##### Passage shown
Flexible sampling for benchmark workloads:

// Limit number of items returned
for (id, _) in tracker.iter().set_only().limit(1000).sequential() {
    // Returns at most 1000 items
}

// Probabilistic sampling (~50% of keys)
for (id, _) in tracker.iter().set_only().sample(0.5).sequential() {
    // Each key has 50% chance of being returned
}

// Mixed-ratio: 90% existing + 10% new keys
for (id, _) in tracker.iter().mixed_ratio(0.9).random() {
    // 90% of returned IDs are set, 10% are unset
}

// Range-relative iteration (upper 50% of keyspace)
for (id, _) in tracker.iter().set_only().range_percent(0.5, 1.0).sequential() {
    // Only IDs in upper half of keyspace
}

// Combine options
for (id, _) in tracker.iter()
    .mixed_ratio(0.9)
    .sample(0.5)
    .limit(10_000)
    .seed(42)
    .random()
{
    // Complex workload pattern
}

Access Distributions

Realistic workload patterns for benchmarking:

use keyspace_tracker::{SamplingConfig, AccessDistribution};

// Zipfian distribution (popular keys accessed more)
let config = SamplingConfig::new()
    .with_distribution(AccessDistribution::Zipfian { skew: 0.99 });

// Hotspot (20% of keys get 80% of traffic)
let config = SamplingConfig::new()
    .with_distribution(AccessDistribution::Hotspot { 
        hot_pct: 0.2, 
        hot_prob: 0.8 
    });

// Latest (recent keys accessed more)
let config = SamplingConfig::new()
##########
Task to carry out: Write the next part of the keyspace tracker sampling guide, starting right after its last line. These records come from a different source than the keyspace tracker guide.
##### Supplied data
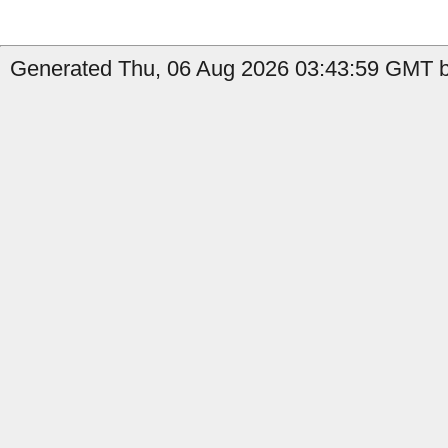
Generated Thu, 06 Aug 2026 03:43:59 GMT b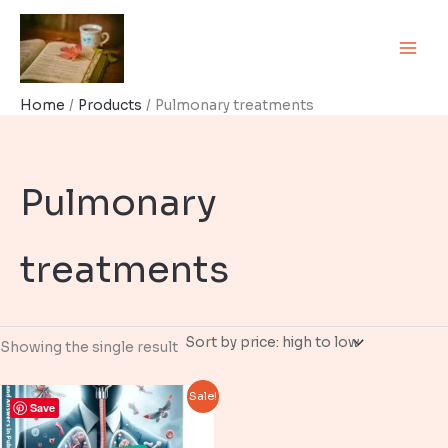
Skip
to
content
Home
Products
Pulmonary treatments
Pulmonary
treatments
Showing the single result
Sale!
Save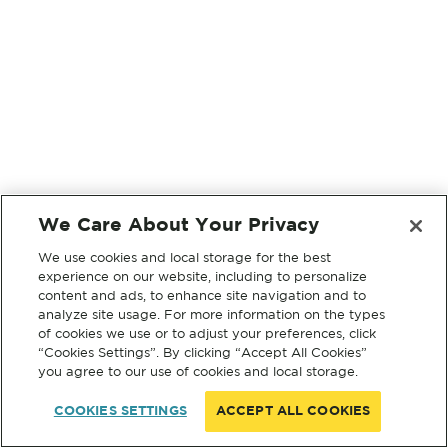
We Care About Your Privacy
We use cookies and local storage for the best
experience on our website, including to personalize
content and ads, to enhance site navigation and to
analyze site usage. For more information on the types
of cookies we use or to adjust your preferences, click
“Cookies Settings”. By clicking “Accept All Cookies”
you agree to our use of cookies and local storage.
COOKIES SETTINGS
ACCEPT ALL COOKIES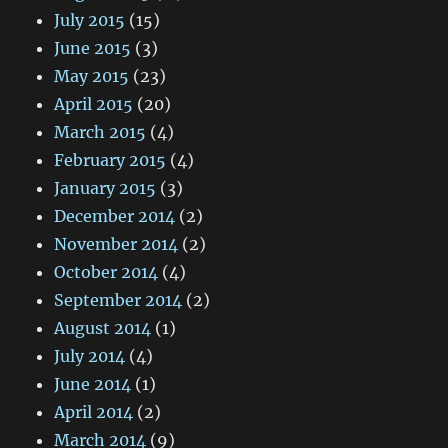
July 2015
(15)
June 2015
(3)
May 2015
(23)
April 2015
(20)
March 2015
(4)
February 2015
(4)
January 2015
(3)
December 2014
(2)
November 2014
(2)
October 2014
(4)
September 2014
(2)
August 2014
(1)
July 2014
(4)
June 2014
(1)
April 2014
(2)
March 2014
(9)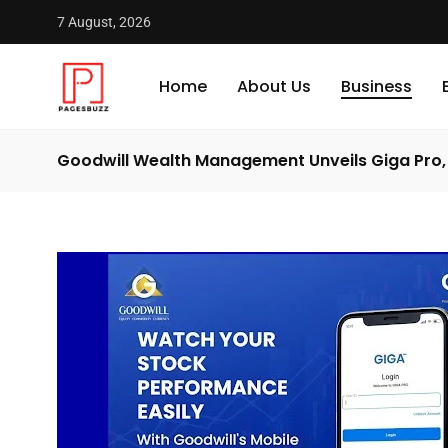
7 August, 2026
Home
About Us
Business
Goodwill Wealth Management Unveils Giga Pro, 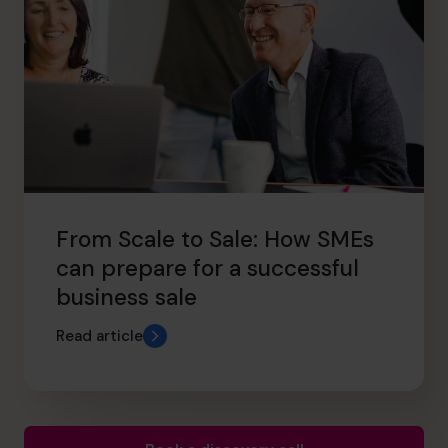
From Scale to Sale: How SMEs
can prepare for a successful
business sale
Read article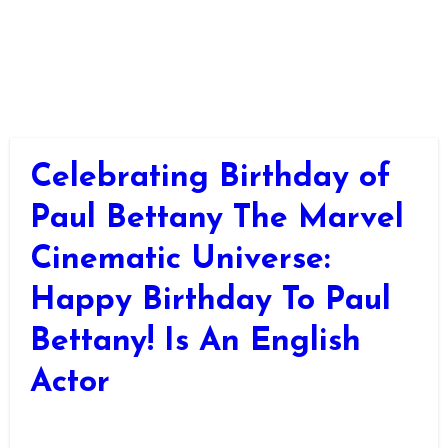
Celebrating Birthday of
Paul Bettany The Marvel
Cinematic Universe:
Happy Birthday To Paul
Bettany! Is An English
Actor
##########
Answer for this exercise:
    .with_distribution(AccessDistribution::Latest { 
        recent_pct: 0.1, 
        recent_prob: 0.9 
    });

for (id, _) in tracker.iter().with_sampling(config).random() {
    // Access pattern follows distribution
}

Write Iterator

Atomically claim unique IDs:

// Claim unset IDs atomically (thread-safe)
let mut writer = tracker.iter().unset_only().write();
let mut claimed = Vec::new();

while let Some((id, _)) = writer.next() {
    claimed.push(id);
    if claimed.len() >= 100 { break; }
}
// All IDs in `claimed` are now set and unique

Concurrent Workers with continue_write()

When multiple workers need to share cursor state across independently-created iterators, use continue_write() instead of write():

use std::sync::Arc;
use std::thread;

let tracker = Arc::new(tracker);

// Reset cursor once before spawning workers
tracker.reset_write_cursor();

let handles: Vec<_> = (0..8)
    .map(|_| {
        let t = tracker.clone();
        thread::spawn(move || {
            // continue_write() does NOT reset cursor - shares state across workers
            let mut iter = t.iter().continue_write();
            let mut claimed = Vec::new();
            
            for _ in 0..100 {
                if let Some((id, _)) = iter.next() {
                    claimed.push(id);
                }
            }
            claimed
        })
    })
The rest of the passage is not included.